OpenClovis / SAFplus-Availability-Scalability-Platform

Middleware that provides libraries, GUI, and code generator to design multi-node (clustered) applications that are highly available, redundant, and scalable. Provides sub-second node and application fault detection and failover, and useful application libraries including distributed hash tables (checkpoint), event, logging, and communications. Implements SA-Forum APIs where applicable. Used anywhere reliability is a must -- like telecom, wireless, defense and enterprise computing. Download stable release with installer from: ftp.openclovis.com
www.openclovis.com
GNU General Public License v2.0
19 stars 13 forks source link

clNodeCacheLeaderUpdate should sending the status to all nodes (broadcast) #96

Closed hoangle closed 11 years ago

hoangle commented 11 years ago

From: Andrew Stone stone@openclovis.com Date: Fri, Jul 12, 2013 at 8:57 AM Subject: affirmed update To: hoang le hoang.le@openclovis.com, eng-all eng-all@openclovis.com

Hi Hoang,

Grab my latest checkin on the 6.0 branch and work with that.

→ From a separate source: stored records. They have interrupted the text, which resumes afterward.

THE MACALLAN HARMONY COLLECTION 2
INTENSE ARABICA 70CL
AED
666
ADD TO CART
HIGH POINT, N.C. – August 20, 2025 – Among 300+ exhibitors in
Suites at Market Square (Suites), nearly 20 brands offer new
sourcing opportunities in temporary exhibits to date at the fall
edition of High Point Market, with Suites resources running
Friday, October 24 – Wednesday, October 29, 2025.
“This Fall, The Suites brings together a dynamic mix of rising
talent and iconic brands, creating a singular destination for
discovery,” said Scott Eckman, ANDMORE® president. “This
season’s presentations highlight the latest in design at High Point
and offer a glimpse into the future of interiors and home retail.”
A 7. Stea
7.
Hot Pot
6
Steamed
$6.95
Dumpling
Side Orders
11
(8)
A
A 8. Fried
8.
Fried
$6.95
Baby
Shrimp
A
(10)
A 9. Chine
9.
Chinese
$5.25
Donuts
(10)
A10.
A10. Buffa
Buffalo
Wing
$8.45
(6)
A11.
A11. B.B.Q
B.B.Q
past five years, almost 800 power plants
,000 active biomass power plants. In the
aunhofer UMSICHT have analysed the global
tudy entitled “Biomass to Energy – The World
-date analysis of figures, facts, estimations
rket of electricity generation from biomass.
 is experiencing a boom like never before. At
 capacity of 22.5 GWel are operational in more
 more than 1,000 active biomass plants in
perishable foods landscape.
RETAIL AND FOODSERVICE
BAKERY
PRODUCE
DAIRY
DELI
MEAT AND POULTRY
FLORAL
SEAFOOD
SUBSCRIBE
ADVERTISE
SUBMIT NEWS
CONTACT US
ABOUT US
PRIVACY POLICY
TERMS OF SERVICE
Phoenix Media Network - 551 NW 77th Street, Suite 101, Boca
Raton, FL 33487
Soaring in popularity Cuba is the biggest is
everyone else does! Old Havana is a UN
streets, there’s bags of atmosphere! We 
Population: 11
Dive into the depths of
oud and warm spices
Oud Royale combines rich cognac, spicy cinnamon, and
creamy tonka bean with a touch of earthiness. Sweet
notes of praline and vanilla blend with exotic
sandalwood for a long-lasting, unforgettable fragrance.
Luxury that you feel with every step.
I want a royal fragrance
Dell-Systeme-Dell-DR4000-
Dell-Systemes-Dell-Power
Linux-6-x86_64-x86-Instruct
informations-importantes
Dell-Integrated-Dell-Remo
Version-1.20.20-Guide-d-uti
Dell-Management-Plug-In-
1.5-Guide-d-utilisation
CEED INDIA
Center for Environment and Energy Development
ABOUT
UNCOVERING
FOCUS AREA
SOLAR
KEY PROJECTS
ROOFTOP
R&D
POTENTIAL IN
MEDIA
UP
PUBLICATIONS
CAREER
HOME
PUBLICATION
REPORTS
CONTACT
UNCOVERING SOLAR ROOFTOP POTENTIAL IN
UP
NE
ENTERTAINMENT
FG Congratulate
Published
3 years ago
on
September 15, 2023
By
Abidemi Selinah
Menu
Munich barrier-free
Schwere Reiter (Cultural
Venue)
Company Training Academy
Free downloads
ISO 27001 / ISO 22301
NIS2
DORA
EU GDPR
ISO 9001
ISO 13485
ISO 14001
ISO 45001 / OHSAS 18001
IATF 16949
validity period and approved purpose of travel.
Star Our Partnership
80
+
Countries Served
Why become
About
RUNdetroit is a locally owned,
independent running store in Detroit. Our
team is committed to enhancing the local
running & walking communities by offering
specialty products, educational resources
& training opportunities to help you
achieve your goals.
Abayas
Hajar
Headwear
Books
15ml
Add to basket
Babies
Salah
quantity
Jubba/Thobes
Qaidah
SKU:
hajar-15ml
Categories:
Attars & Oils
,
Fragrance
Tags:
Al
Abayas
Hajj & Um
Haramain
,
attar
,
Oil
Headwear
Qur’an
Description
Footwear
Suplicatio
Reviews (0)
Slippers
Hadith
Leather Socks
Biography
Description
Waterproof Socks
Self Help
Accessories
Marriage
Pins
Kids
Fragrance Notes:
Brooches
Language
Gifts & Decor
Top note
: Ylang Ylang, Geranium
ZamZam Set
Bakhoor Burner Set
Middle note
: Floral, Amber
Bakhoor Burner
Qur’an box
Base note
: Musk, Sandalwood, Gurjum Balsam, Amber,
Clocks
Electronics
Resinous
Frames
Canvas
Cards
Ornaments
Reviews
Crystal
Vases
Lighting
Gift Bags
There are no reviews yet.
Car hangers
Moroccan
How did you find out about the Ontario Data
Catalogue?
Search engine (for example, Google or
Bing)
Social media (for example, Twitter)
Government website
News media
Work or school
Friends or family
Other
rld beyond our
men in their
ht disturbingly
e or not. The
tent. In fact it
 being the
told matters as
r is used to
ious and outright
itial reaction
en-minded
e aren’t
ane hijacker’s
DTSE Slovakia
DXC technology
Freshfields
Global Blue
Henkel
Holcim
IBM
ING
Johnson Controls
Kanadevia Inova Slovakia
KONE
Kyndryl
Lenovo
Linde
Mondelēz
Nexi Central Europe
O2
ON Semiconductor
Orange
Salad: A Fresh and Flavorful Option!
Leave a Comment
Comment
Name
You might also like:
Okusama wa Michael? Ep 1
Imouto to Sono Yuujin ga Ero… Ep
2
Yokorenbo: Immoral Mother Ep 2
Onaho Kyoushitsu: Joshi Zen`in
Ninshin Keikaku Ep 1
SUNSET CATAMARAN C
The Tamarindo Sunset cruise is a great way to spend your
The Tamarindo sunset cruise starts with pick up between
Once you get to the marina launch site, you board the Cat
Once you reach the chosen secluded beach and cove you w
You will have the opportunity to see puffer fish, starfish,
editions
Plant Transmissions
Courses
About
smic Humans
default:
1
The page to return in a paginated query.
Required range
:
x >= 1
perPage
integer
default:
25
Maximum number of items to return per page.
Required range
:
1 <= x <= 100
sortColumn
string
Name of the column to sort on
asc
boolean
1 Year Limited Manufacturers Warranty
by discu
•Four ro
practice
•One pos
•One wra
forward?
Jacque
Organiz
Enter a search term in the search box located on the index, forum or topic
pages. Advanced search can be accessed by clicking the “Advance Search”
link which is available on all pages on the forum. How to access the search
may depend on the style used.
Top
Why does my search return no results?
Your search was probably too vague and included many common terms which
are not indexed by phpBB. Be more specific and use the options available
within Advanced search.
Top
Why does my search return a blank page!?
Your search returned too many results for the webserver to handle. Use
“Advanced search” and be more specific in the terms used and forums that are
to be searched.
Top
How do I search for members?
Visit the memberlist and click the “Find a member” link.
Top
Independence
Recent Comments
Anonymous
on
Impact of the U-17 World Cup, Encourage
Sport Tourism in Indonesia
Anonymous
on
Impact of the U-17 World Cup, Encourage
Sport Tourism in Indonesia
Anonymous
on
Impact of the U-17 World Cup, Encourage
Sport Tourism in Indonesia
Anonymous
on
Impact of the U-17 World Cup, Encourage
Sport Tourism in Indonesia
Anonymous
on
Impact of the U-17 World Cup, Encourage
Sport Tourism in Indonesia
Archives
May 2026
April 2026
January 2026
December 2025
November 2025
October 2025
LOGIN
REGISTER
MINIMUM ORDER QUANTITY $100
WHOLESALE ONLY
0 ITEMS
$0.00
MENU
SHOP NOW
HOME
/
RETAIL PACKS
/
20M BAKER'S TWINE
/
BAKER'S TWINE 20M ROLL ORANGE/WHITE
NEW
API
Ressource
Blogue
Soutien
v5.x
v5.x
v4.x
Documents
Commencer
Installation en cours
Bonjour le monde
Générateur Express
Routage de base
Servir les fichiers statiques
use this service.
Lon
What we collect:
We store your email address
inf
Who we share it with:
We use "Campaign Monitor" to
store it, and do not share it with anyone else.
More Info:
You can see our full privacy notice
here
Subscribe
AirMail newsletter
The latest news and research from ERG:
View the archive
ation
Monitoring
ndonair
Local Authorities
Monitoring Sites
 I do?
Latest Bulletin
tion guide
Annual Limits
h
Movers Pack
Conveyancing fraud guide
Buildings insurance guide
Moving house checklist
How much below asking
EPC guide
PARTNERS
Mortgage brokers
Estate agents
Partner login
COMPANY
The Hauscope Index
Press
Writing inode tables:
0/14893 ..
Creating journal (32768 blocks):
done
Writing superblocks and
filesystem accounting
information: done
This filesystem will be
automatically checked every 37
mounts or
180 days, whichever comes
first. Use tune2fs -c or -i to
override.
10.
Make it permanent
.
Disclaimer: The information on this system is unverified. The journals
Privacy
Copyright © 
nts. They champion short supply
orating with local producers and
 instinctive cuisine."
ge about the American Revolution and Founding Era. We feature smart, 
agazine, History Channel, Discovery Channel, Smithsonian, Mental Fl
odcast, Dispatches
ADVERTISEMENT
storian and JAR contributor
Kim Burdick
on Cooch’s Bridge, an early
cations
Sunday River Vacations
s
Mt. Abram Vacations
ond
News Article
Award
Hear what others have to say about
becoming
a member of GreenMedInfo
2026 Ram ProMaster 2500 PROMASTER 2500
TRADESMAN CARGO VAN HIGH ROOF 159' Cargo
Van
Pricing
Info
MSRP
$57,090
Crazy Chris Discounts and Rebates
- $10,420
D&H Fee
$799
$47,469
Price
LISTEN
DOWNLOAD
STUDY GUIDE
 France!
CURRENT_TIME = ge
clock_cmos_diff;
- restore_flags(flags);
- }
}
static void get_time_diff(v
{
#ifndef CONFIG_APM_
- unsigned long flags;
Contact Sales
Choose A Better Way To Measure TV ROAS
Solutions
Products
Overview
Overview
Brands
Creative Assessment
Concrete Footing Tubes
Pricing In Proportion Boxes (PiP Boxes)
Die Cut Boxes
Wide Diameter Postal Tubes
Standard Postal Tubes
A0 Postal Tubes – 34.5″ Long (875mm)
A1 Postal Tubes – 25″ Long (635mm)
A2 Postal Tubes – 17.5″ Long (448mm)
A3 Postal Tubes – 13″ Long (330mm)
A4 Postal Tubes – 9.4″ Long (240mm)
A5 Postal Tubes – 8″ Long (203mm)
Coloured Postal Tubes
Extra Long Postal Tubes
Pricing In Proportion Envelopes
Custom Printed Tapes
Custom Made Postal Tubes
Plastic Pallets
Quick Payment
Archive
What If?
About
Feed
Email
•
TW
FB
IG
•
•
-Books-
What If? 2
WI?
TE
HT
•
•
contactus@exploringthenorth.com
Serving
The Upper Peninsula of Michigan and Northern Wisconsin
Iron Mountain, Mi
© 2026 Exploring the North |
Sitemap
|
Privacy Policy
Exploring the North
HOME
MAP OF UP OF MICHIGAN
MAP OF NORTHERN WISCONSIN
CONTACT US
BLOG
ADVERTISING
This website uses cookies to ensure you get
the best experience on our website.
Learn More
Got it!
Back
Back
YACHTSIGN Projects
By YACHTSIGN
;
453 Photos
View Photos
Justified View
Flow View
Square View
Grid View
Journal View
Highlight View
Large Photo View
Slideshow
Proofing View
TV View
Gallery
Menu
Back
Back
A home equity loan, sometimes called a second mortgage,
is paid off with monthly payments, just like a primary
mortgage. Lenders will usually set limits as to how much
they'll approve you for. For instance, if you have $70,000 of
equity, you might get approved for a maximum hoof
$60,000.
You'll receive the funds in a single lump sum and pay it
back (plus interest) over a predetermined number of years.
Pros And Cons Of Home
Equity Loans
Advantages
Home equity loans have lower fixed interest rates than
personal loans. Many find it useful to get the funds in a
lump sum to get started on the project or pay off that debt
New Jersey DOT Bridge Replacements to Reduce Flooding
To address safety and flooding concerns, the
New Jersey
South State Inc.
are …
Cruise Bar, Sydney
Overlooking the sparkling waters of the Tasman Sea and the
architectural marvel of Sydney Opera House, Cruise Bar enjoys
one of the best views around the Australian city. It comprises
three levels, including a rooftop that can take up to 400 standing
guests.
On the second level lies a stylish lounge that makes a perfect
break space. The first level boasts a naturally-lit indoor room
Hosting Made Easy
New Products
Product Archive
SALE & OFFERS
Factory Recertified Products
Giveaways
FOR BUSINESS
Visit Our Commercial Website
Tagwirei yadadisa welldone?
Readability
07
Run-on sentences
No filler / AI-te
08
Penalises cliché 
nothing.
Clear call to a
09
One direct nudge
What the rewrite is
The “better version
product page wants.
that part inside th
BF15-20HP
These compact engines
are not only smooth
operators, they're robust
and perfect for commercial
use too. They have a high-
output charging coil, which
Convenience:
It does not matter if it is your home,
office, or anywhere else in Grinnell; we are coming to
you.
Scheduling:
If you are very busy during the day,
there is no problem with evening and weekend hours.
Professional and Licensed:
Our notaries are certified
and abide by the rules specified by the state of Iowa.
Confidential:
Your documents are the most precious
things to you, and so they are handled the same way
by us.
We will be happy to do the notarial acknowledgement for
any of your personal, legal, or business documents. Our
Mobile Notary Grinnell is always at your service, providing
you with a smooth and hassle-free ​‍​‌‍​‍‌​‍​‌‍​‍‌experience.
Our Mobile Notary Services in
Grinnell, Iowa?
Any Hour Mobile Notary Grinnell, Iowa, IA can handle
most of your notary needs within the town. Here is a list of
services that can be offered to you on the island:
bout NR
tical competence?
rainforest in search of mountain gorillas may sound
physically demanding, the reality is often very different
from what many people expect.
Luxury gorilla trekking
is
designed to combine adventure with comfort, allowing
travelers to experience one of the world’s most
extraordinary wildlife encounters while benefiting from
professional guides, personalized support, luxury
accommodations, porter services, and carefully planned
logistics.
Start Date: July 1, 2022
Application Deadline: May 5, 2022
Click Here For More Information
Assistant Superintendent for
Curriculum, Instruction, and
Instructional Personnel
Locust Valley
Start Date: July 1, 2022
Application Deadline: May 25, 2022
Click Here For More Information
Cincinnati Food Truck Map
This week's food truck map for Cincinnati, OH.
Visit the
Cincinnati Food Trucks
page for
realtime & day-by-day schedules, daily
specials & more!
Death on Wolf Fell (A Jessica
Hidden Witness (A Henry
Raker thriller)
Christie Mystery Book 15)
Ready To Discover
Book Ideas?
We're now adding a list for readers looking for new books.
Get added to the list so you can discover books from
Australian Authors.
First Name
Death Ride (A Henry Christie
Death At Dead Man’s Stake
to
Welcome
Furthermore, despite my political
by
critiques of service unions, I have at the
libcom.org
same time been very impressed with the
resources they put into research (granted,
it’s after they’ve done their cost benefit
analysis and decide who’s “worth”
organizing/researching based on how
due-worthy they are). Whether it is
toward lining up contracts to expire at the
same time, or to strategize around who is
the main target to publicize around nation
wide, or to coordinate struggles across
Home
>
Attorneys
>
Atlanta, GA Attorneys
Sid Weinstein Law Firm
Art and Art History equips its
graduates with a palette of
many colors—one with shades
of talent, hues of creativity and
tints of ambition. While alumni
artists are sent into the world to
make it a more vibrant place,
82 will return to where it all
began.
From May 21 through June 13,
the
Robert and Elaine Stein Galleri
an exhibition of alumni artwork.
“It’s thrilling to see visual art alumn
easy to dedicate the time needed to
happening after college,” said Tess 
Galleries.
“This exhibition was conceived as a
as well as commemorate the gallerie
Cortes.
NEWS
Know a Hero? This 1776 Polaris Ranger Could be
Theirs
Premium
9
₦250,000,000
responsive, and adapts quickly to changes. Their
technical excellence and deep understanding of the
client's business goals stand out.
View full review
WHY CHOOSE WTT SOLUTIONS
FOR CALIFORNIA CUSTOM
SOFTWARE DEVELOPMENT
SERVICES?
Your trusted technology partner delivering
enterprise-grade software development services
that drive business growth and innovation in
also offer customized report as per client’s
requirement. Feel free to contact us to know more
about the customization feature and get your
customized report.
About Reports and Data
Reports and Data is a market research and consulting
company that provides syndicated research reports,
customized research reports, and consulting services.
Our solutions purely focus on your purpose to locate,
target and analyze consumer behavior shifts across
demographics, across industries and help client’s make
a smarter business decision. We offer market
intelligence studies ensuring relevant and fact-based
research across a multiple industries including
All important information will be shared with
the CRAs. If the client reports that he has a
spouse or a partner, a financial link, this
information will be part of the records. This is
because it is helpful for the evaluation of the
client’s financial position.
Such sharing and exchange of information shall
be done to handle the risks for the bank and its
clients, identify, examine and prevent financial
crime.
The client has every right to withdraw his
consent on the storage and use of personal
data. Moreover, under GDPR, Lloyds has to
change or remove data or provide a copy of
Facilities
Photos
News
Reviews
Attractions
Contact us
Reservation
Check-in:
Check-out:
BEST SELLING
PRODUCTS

Also, check your systems for keepalive failures by tailing /var/log/kern.log. I was getting lots of errors with VMs so I increased my TIPC timeouts as shown in the attached dpy.py script.

I also enhanced that to issue the commands simultaneously using threads.

I have your auto-create Node fix commented out for now, because it is hiding the issue of the AMF checkpoint losing data during a failover.

Finally, to close the book on the multi-master issue, I would like the newly elected master to update the node cache on all nodes with its new status.

To do this, I'd like the function: ClRcT clNodeCacheLeaderUpdate(ClIocNodeAddressT currentLeader)

to call something in clIocNotification to send a "gratituous" notification. Can you implement this; I think you have a lot more experience in this area than I do.

Thanks, Andy